That’s this universe we live in, the powers that be actively fighting progress, yet progress still is made. I’m grateful to those who progress technology and apply it to benefit humanity. The Drump administration just keeps losing.
As long as the progress is profitable.
Something that may be profitable to some may be costly to others. Like solar power is to coal companies.
They don’t care about us in those games they play.
They’re not really fighting progress, they’re fighting whatever they don’t own that’s competing with what they do own. Whether that’s progress or convention doesn’t matter to them. At some point if the other thing wins they switch tactics and start buying it.
This is bullshit considering this just dropped today:
He’ll pave over the ocean like he did the Rose Garden.
It truly was quixotic.
My question is, why does it matter who in government supports what?
Let the people decide what to use or not themselves.
Personally, I love solar. If I could afford to buy a bunch of panels and batteries, I’d be generating my own electricity, and happily tell my power company to suck my dick.
Decentralization should not be so controversial!
The government paid like $1B for wind farm developers to abandon projects.
Most of the time government slows things down, but the current administration actively fights against progress or shatter people want. wtf does he care about wind farms in New England enough to shut them down
I mean the alternatives are not all wine and roses. We pay among the highest electricity prices in the country and a big part of that is depending on wind farms that are already like a decade behind. Previous governments slowed them down, letting everyone be heard, but they didn’t actively oppose
Oh, I agree with you on that. We should not be picking winners and losers based on politics. That way leads to ruin.
When the right complains about wind farm and solar subsidies, I agree with them. They need to prosper or not on their own, not with tax money.
When the left complains about oil and gas exploration subsidies, I agree with them, too. For the same reason as above.
I get why people want to nationalize all these industries, and it’s because those industries were created in large part by using our money.
I also know that when a government constantly shields its citizens, including their businesses, from their own mistakes, it tends to create an attitude of dismissal towards improvement.

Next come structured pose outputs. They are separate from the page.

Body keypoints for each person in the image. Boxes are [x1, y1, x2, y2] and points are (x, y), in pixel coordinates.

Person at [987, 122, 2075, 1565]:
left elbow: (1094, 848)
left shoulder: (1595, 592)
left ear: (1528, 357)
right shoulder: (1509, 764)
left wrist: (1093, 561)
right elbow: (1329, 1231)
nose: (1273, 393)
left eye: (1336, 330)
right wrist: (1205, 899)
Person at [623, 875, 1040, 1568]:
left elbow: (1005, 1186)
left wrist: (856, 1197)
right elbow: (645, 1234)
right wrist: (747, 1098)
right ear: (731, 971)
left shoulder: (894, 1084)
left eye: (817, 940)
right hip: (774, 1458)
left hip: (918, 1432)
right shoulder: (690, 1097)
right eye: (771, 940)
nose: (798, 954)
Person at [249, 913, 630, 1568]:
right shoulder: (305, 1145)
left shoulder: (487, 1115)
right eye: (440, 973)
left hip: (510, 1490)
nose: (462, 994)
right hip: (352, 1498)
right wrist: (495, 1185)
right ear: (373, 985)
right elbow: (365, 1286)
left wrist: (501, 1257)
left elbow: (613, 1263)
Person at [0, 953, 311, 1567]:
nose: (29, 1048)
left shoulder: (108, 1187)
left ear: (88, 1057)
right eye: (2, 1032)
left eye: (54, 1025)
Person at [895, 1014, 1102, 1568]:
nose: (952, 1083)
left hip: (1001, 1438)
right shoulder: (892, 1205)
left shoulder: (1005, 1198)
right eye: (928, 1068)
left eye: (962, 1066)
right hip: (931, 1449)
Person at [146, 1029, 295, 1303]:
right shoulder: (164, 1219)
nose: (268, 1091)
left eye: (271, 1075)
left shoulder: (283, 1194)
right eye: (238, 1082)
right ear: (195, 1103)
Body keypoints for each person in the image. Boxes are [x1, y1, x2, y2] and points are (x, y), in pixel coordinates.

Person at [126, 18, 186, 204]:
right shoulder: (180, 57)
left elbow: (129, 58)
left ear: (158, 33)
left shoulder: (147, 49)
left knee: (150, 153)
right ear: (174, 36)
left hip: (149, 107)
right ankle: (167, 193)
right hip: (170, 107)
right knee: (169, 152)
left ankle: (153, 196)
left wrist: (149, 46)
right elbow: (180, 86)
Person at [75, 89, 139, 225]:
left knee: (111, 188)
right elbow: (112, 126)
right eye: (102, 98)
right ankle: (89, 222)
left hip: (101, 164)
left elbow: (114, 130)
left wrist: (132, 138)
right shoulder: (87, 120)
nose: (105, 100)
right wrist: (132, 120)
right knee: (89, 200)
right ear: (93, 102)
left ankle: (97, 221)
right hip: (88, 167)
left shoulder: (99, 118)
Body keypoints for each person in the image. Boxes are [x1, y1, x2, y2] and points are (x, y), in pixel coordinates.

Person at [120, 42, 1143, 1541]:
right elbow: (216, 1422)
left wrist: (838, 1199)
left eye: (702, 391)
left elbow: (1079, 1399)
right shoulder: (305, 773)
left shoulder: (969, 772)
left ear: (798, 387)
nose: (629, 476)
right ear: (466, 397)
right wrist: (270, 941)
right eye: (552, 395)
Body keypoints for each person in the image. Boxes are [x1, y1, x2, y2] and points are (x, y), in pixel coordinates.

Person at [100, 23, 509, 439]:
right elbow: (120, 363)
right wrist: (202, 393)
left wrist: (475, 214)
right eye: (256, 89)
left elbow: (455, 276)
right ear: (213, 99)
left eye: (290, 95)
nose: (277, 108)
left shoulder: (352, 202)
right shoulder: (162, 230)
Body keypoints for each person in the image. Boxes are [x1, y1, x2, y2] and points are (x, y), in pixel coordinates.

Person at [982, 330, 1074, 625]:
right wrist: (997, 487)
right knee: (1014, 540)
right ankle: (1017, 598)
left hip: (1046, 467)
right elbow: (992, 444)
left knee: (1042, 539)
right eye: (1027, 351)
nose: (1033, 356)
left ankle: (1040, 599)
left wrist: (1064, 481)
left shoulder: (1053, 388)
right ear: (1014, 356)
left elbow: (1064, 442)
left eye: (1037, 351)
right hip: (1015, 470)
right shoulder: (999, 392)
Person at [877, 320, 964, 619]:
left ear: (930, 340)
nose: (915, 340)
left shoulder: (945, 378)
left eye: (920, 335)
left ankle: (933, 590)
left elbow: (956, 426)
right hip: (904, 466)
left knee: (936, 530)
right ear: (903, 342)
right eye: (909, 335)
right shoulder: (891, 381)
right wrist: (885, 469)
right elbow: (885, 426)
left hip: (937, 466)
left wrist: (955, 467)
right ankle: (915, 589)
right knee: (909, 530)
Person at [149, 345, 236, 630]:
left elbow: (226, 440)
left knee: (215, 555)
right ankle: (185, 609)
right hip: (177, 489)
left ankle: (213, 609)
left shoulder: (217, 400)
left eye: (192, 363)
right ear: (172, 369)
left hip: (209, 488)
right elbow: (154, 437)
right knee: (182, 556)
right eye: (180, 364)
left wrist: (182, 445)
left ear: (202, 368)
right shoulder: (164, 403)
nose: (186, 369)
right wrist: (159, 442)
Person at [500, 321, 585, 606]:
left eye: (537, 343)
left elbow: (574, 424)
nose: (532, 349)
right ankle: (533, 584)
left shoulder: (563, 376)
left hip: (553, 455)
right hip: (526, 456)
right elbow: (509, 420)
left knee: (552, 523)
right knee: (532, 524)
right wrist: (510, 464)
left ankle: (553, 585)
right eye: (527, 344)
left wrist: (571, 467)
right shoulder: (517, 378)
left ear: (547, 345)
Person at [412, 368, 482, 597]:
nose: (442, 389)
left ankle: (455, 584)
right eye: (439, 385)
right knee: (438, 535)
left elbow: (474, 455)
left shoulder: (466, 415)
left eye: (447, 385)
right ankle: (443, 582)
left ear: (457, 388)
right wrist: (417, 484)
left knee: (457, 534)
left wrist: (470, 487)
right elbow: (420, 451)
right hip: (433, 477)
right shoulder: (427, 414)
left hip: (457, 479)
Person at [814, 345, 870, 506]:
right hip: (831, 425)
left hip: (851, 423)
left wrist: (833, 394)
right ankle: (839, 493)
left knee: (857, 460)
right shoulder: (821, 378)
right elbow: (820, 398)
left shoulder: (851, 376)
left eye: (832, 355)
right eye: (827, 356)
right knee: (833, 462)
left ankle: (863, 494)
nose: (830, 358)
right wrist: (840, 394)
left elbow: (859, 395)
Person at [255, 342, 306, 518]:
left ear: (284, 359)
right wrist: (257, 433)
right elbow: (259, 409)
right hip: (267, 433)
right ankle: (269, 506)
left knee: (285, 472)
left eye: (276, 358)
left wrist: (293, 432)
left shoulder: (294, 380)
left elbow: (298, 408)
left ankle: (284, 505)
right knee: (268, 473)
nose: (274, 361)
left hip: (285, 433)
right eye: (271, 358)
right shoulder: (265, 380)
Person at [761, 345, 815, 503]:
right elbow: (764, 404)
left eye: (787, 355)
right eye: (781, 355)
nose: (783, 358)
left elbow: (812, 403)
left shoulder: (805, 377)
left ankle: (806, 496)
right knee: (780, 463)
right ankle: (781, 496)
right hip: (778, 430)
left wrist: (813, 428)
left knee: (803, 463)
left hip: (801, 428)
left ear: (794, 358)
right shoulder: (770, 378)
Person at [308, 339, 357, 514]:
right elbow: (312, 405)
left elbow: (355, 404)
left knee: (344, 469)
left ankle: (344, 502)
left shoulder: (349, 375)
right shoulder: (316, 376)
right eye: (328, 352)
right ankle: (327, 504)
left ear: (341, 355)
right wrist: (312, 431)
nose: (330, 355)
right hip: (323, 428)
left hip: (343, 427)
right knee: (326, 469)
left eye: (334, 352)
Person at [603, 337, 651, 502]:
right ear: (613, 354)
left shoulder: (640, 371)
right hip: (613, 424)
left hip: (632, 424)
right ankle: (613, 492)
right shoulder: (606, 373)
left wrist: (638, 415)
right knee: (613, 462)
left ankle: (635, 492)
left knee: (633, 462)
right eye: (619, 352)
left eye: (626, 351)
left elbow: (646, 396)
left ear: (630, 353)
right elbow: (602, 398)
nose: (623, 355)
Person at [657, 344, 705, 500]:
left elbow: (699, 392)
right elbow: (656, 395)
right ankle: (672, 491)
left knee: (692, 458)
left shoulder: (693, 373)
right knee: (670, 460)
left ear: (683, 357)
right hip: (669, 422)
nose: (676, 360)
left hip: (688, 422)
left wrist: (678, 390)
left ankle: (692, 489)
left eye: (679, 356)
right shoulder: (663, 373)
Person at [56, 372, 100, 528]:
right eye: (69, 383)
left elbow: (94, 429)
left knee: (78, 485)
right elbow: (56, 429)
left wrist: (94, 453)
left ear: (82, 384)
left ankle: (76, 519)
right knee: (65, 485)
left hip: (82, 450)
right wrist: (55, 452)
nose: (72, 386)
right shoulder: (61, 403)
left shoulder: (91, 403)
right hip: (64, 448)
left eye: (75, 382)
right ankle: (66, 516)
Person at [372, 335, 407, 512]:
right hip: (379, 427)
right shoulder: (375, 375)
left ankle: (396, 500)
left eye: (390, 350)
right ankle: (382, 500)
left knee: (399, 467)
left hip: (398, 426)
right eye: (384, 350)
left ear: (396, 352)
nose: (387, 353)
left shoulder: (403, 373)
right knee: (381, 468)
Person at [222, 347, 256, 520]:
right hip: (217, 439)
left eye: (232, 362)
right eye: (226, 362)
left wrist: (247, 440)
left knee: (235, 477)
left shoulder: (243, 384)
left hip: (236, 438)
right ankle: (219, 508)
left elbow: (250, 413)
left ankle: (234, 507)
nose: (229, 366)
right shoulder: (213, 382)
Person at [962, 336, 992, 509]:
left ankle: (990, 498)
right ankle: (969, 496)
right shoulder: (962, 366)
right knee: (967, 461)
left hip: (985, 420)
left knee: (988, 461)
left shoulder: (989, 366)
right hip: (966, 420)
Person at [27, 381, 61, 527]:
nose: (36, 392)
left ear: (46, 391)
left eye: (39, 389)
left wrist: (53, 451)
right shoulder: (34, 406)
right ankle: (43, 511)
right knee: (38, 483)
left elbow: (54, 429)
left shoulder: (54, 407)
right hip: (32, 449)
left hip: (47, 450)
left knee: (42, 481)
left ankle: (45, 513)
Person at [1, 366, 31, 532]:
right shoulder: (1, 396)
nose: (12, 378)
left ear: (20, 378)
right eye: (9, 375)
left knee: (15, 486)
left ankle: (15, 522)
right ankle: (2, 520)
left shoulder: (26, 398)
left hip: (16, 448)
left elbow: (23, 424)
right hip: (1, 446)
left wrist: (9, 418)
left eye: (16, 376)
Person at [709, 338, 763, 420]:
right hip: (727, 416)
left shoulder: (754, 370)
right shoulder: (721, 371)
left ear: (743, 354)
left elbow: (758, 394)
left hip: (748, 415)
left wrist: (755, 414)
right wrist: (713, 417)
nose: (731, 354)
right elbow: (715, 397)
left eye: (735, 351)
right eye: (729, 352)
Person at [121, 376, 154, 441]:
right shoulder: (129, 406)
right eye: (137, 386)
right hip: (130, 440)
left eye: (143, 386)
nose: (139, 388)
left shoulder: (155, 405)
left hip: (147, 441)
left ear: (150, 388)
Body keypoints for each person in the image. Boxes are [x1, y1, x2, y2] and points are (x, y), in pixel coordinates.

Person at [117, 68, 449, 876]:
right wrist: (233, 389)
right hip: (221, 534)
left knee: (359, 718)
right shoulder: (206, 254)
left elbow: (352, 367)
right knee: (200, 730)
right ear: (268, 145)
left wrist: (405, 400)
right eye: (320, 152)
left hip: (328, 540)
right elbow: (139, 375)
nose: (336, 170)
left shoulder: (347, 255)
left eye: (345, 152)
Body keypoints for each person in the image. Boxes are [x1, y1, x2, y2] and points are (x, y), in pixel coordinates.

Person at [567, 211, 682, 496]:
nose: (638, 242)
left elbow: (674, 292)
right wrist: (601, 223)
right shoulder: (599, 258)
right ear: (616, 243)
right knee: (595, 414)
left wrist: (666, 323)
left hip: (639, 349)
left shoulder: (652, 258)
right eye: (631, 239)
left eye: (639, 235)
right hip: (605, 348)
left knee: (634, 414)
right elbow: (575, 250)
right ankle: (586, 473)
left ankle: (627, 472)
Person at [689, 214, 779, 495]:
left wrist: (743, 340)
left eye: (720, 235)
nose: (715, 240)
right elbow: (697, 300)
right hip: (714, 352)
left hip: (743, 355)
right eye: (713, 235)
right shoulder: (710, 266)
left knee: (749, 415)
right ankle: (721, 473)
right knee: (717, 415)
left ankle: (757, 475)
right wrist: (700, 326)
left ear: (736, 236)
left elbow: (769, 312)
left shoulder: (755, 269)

Because if you dont have some kind of regulation it ends up being about market forces, which has even less to do with the will of the people and more to do with what makes a very few people rich.
The main issue with government intervention isnt that “government bad”, it’s that those same few rich people have more influence on it than the will of the people. In a large part because those people would rather cede that power to them rather than make any kind of rational decision.
Its good that green energy is benefiting from market forces right now… but it’s a fair weather friend, and as soon as something else is more likely to make some rich asshole more money, it will be tossed back in the junk heap to rot.
Without the people buying things, those rich don’t exist. All regulations really do is line the pockets of the already existing companies and make it harder for the small guy working out of his garage.
People have forgotten that the wallet is the most powerful way to vote. Don’t buy their product and they won’t make any money.
All regulations really do is line the pockets of the already existing companies and make it harder for the small guy working out of his garage.
And protect the environment from wanton pollution and destruction, and provide workers with guarantees against their employer, and keep needlessly dangerous products from hurting customers, and…
And without those rich people making them, they have nothing to buy. They dont just magically appear for people to buy. That is a misconception (or misdirection, rather) with how consumer action works. You cant take action if the rich dont let you in those situations.
The wallet is only as powerful as the people who run your economy, and generally less so.
The economy doesn’t need to be “run” is my entire point.
It doesn’t need to be, no, but it will be, because we’re too busy pretending we can do something about it without organized action that is aided by an actually effective government producing actually effective regulation.
Nor is decentralization controversial. And there can be a conversation about making sure it is not actively discouraged.
But economies of scale are real. Does that mean a single power plant for the entire US, continent, world is a good idea? Of course not. Nor is 8.3 billion* individual installations.
* current world population
Nah, just shifting gears. The old fight was to stop it, the new fight will be to own it.
No amount of weak old man outrage can put that genie back in the bottle.